Inspired during an Odissei meeting, the lead scientist of the Netherlands Environmental Assessment Agency (PBL) wanted to use active learning to screen large amounts of textual data using the open-source software ASReview. PBL initiated an independent study and implemented ASReview at the PBL (and inspired the RIVM and the Netherlands Institute for Social Research - SCP). However, the use case of such institutes differs from the typical user because questions from the Dutch government are typically less structured than a classical systematic review question. For such purposes, ASReview allows users to choose from a wide range of models.
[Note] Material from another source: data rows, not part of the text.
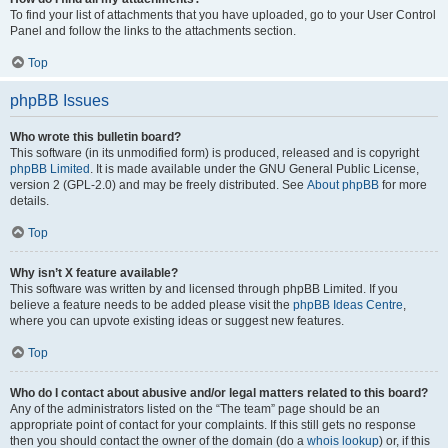
To find your list of attachments that you have uploaded, go to your User Control
Panel and follow the links to the attachments section.
Top
phpBB Issues
Who wrote this bulletin board?
This software (in its unmodified form) is produced, released and is copyright
phpBB Limited
. It is made available under the GNU General Public License,
version 2 (GPL-2.0) and may be freely distributed. See
About phpBB
for more
details.
Top
Why isn’t X feature available?
This software was written by and licensed through phpBB Limited. If you
believe a feature needs to be added please visit the
phpBB Ideas Centre
,
where you can upvote existing ideas or suggest new features.
Top
Who do I contact about abusive and/or legal matters related to this board?
Any of the administrators listed on the “The team” page should be an
appropriate point of contact for your complaints. If this still gets no response
then you should contact the owner of the domain (do a
whois lookup
) or, if this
Moreover, ASReview ships with a simulation mode to mimic the AI-aided screening process and test the performance of different models. Running such models, however, takes a long time, especially if testing the performance of neural nets, which will most likely be beneficial for users like PBL.
Therefore, the proposal aims to develop a one-click-deployment option for running large-scale simulation studies in the cloud and to evaluate how much computation time can be saved. This way, users like the PBL, can quickly run a large-scale simulation study to select the best-performing model for answering research questions from the Dutch government.
This project has resulted in ways to run simulations via the ASReview infrastructure, i.e., outside your computer, possibly in parallel. The information for running simulations on the cloud is separated in the following use cases:
- "short" simulation on SURF, Digital Ocean, AWS, Azure, etc. Use this guide if your local computer is not powerful enough, or if you need it available while the simulations run.
- Running simulations in parallel. Use this when you have a computer (local or remote) with a good amount of cores and memory, and you want to speed things up.
- Running many jobs.sh files one after the other. Use if you need to run many simulations changing parameteres, but you only have one computer. You can still parallelize the individual jobs.sh execution.
- Running large simulations using Kubernetes. Use if your simulation would take a very long time. Alternatively, if you have a powerfull enough computer and needs to control the cpu and memory usage. This is very complicated and it usually requires a lot of time to setup and money to run on a cluster.